===== Texte source =====
(Agence Ecofin) – Après avoir officialisé leur réconciliation en 2022 suite à une brouille diplomatique, Rabat et Madrid s’efforcent de renforcer les bases de leur nouveau partenariat stratégique et inaugurent un nouveau cycle dans les relations triangulaires entre le Maroc, l’Espagne et l’Afrique en soutenant le projet de gazoduc entre le Royaume Chérifien et le Nigéria.
A Rabat, le roi Mohammed VI et Pedro Sanchez se rencontrent pour la deuxième fois depuis la fin de la crise diplomatique entre le Maroc et l’Espagne en mars 2022. Annoncée par la présidence espagnole, cette visite du responsable espagnol, la première après sa récente réélection, souligne “les liens profonds qui unissent les deux pays”, indique le communiqué du gouvernement espagnol, qualifiant le Maroc de “pays voisin, ami et allié stratégique de l’Espagne dans tous les domaines”. Cela illustre l’engagement pris par Pedro Sanchez dans la lettre adressée au roi du Maroc le 14 mars 2022 en vue d’inaugurer une nouvelle phase dans les relations entre les deux pays.
Accueilli par son homologue marocain Aziz Akhannouch, le Premier ministre espagnol était accompagné de son ministre des Affaires étrangères, José Manuel Albares, et de la secrétaire générale des Affaires étrangères, Emma Aparici. A son arrivée au palais royal de Rabat, le roi du Maroc a salué le président du gouvernement espagnol et les membres de la délégation qui l’accompagnent, comme le montrent les premières images officielles. Au menu de cette audience avec le souverain chérifien : le dossier du Sahara, la feuille de route maroco-espagnole et la co-organisation de la Coupe du monde 2030.
Deux ans de coopération à tous les niveaux
En ce qui concerne le dossier du Sahara Occidental, rien n’a changé par rapport au ralliement de l’Espagne à la position marocaine et la fin de la neutralité espagnole, qui a permis ce dénouement dans les relations entre Madrid et Rabat il y a deux ans. Dans ce sens, le roi Mohammed VI a ainsi “remercié l’Espagne pour cette nouvelle position constructive et importante”, indique le communiqué du cabinet royal, ce mercredi 21 février. Il convient de rappeler que Madrid a qualifié le plan marocain de “la base la plus sérieuse, réaliste et crédible pour la résolution de ce différend”.
Si les relations entre Alger et Madrid sont qualifiées de tumultueuses par de nombreux observateurs, les rapports entre Rabat et Madrid, eux, sont au beau fixe. En effet, la mise en œuvre de la feuille de route adoptée en 2022 va bon train, de l’aveu du chef de la diplomatie espagnole, qualifiant le premier bilan de “très positif”, dans une interview accordée à l’agence de presse marocaine le 13 décembre 2023, lors de sa visite au Maroc. Une visite qui avait pour but de “relancer” l’agenda en plaçant le Maroc comme “la première priorité” de la politique étrangère espagnole dans cette nouvelle législature.
===== Extraits de données =====
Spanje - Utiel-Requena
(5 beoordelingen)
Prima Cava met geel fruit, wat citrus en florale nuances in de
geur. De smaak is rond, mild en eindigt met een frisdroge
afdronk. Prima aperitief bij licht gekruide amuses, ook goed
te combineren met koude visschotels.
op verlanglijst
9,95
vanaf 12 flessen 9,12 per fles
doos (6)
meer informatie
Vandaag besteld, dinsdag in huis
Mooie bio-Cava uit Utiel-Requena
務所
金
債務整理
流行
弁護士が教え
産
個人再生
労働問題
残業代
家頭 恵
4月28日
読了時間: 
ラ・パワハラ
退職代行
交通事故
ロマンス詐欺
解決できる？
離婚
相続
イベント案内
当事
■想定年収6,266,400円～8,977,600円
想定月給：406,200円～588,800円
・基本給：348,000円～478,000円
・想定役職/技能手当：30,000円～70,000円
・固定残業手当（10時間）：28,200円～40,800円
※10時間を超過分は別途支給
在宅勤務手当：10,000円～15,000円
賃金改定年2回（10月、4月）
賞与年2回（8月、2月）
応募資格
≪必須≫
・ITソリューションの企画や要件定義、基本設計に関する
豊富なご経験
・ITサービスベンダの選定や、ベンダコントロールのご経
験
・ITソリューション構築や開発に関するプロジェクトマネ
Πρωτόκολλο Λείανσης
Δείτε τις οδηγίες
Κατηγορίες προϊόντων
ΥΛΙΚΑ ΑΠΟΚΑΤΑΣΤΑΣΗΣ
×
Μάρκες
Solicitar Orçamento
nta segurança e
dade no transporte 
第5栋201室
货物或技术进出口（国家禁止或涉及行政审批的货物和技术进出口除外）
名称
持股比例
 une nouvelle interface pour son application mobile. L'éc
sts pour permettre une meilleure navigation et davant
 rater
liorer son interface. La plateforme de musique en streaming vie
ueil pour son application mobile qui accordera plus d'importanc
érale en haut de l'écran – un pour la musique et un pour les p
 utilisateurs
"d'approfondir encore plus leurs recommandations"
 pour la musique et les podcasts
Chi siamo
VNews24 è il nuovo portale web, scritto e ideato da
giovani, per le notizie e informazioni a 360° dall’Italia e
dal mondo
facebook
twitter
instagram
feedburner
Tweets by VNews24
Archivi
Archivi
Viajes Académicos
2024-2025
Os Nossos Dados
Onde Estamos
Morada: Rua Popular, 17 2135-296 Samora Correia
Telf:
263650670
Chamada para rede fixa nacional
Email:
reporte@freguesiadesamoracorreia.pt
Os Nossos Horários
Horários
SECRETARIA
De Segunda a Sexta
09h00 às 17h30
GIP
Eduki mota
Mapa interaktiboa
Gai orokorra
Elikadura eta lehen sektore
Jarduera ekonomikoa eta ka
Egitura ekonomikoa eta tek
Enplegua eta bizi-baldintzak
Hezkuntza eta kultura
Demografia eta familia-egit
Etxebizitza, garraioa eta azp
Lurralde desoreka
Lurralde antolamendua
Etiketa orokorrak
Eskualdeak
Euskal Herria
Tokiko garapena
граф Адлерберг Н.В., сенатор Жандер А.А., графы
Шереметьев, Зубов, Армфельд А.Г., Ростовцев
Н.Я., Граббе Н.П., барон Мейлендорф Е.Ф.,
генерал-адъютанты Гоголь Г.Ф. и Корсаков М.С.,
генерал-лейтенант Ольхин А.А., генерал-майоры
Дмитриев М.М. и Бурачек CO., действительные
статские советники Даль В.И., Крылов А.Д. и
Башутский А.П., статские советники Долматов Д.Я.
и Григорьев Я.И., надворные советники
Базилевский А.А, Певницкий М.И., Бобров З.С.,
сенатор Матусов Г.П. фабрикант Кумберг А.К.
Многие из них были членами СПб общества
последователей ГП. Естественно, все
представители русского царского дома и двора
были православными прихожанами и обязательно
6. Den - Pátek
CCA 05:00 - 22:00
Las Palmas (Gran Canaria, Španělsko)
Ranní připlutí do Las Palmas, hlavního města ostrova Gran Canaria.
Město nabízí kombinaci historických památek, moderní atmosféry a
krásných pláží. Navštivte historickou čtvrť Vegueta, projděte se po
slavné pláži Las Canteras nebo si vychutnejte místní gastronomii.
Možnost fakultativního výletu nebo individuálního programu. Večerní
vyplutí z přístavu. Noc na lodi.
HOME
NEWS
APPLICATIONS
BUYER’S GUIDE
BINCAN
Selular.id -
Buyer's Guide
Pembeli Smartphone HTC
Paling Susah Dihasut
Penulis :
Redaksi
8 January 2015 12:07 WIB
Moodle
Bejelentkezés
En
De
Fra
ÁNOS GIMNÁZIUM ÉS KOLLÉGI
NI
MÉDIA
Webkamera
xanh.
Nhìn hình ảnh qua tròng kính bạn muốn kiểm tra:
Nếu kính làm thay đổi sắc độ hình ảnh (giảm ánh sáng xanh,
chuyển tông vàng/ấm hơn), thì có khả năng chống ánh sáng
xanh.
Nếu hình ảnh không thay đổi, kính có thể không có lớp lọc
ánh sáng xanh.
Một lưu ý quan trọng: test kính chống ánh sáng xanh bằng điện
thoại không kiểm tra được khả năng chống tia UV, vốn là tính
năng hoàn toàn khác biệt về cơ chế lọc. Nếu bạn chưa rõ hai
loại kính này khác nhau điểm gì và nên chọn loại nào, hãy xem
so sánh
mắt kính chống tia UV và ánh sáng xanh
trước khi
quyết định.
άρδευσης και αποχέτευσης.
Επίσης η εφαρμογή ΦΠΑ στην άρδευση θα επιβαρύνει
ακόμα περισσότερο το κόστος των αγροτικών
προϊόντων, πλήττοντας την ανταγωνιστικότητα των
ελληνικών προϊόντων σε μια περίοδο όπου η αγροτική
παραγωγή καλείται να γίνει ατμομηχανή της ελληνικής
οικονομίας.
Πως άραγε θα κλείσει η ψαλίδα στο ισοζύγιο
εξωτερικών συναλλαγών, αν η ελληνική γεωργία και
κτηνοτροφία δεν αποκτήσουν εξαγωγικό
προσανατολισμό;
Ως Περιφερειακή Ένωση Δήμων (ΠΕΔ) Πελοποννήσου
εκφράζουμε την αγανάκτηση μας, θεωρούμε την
=====
Mise en pratique:
a - Répondez à ces questions d'après le texte source :
(i) Par qui le Premier ministre espagnol a-t-il été accueilli à Rabat ?
(ii) À quelle date Pedro Sanchez a-t-il adressé sa lettre au roi du Maroc ?
(iii) Par quels mots le chef de la diplomatie espagnole a-t-il qualifié le premier bilan de la feuille de route ?
b - Dressez la liste de toutes les personnes désignées par leur nom dans le texte source.
c - Extrayez du texte source le passage allant de « (Agence Ecofin) – » jusqu'à « et le Nigéria. » inclus.

Liste des solutions:
a -
(i) Par son homologue marocain, Aziz Akhannouch.
(ii) Le 14 mars 2022.
(iii) « très positif »

b -
- Mohammed VI
- Pedro Sanchez
- Aziz Akhannouch
- José Manuel Albares
- Emma Aparici

c -
(Agence Ecofin) – Après avoir officialisé leur réconciliation en 2022 suite à une brouille diplomatique, Rabat et Madrid s’efforcent de renforcer les bases de leur nouveau partenariat stratégique et inaugurent un nouveau cycle dans les relations triangulaires entre le Maroc, l’Espagne et l’Afrique en soutenant le projet de gazoduc entre le Royaume Chérifien et le Nigéria.